Motorista bêbado que matou servidora da Comurg usará tornozeleira em Goiânia
Justiça impõe monitoramento eletrônico a Gabriel Alves, que atropelou dois trabalhadores durante serviço na Avenida Americano do Brasil; vítima morreu três dias depois

Gabriel Alves Conceição, de 27 anos, também terá que cumprir recolhimento domiciliar durante a noite, nos dias úteis, e permanecer em casa aos fins de semana e feriados.
A Justiça determinou que o motorista suspeito de dirigir embriagado e atropelar dois servidores da Companhia de Urbanização de Goiânia (Comurg) use tornozeleira eletrônica por pelo menos seis meses. Gabriel Alves Conceição, de 27 anos, também terá que cumprir recolhimento domiciliar durante a noite, nos dias úteis, e permanecer em casa aos fins de semana e feriados. A decisão ocorre após a morte da servidora Aparecida Alves da Silva, de 61 anos, uma das vítimas do acidente ocorrido no fim de junho, em Goiânia.

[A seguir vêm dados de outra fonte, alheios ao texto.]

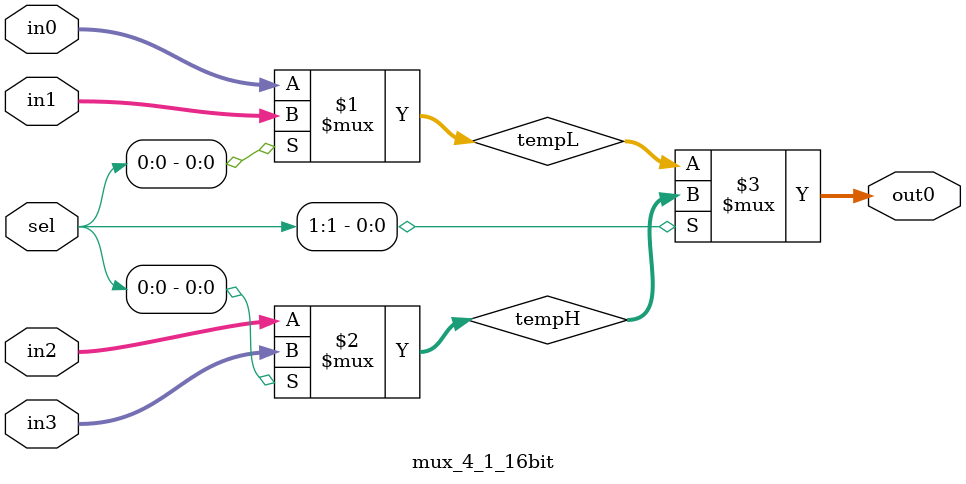
<source format=v>

module mux_4_1_16bit (in0, in1, in2, in3, sel, out0);

/*****************************************************|
|********* Input/ Output Signal Declarations *********|
|*****************************************************/
    //Input CLK & RST
		//None

    //Input Signals
    input wire [15:0] 	in0,
						in1,
						in2,
						in3;
    
    //Input Control Signals
    input wire [1:0]	sel;
    
    //Output Signals
    output wire [15:0]  out0;

/*****************************************************|
|********** Internal Signal Declarations *************|
|*****************************************************/
	wire [15:0] 	tempL,
			    	tempH;			

/*****************************************************|
|********* Internal Module Instantitations ***********|
|*****************************************************/
	//None

/*****************************************************|
|***************** Internal Logic ********************|
|*****************************************************/
	assign tempL = sel[0] ? in1 : in0;
	assign tempH = sel[0] ? in3 : in2;
	assign out0  = sel[1] ? tempH : tempL;
	
endmodule

</source>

O acidente aconteceu na madrugada do dia 27 de junho, quando funcionários da Comurg realizavam a poda de grama no canteiro central da Avenida Americano do Brasil, no Parque Santa Rita. Segundo a investigação, Gabriel conduzia o veículo sob efeito de álcool quando atingiu os trabalhadores.
Na ocasião, o teste do etilômetro apontou 0,77 mg/L de álcool por litro de ar expelido, índice que levou à prisão em flagrante do motorista. As vítimas eram os servidores Aparecida Alves da Silva e Fernando Lemes dos Santos.
Durante a audiência de custódia, realizada em 28 de junho, o flagrante foi confirmado, mas Gabriel recebeu liberdade provisória mediante pagamento de fiança de R$ 5 mil e outras medidas cautelares. O Ministério Público de Goiás (MPGO), porém, havia pedido a conversão da prisão em flagrante para prisão preventiva.
A situação mudou três dias depois. Em 30 de junho, Aparecida Alves morreu em decorrência dos ferimentos provocados pelo atropelamento. Com a morte da servidora, o caso passou a ser investigado, no mínimo, como homicídio culposo na direção de veículo automotor, conforme previsto no Código de Trânsito Brasileiro.
A promotora Camila Fernandes Mendonça, da 3ª Promotoria de Justiça de Goiânia, afirmou que o falecimento da vítima alterou a gravidade jurídica do caso e pediu novamente a prisão preventiva do motorista, alegando risco à ordem pública e à aplicação da lei penal.
Como alternativa à prisão, o MPGO solicitou medidas mais rígidas de controle, incluindo o monitoramento eletrônico. O pedido foi aceito pela 4ª Vara das Garantias da Comarca de Goiânia.
A decisão da juíza Roberta Wolpp Gonçalves, publicada nesta quarta-feira (8), determina que Gabriel use tornozeleira eletrônica por, no mínimo, seis meses. O equipamento terá área de circulação limitada à residência do investigado e, caso ele tenha trabalho formal, ao trajeto entre casa e emprego.
Além disso, o motorista deverá permanecer em casa de segunda a sexta-feira, das 20h às 7h, e durante todo o período de finais de semana e feriados.
A magistrada também alertou que o descumprimento de qualquer uma das medidas poderá levar à decretação da prisão preventiva de Gabriel.
O outro servidor atingido no acidente, Fernando Lemes dos Santos, ficou ferido e recebeu alta médica seis dias após o atropelamento.
A reportagem não conseguiu contato com a defesa de Gabriel Alves Conceição.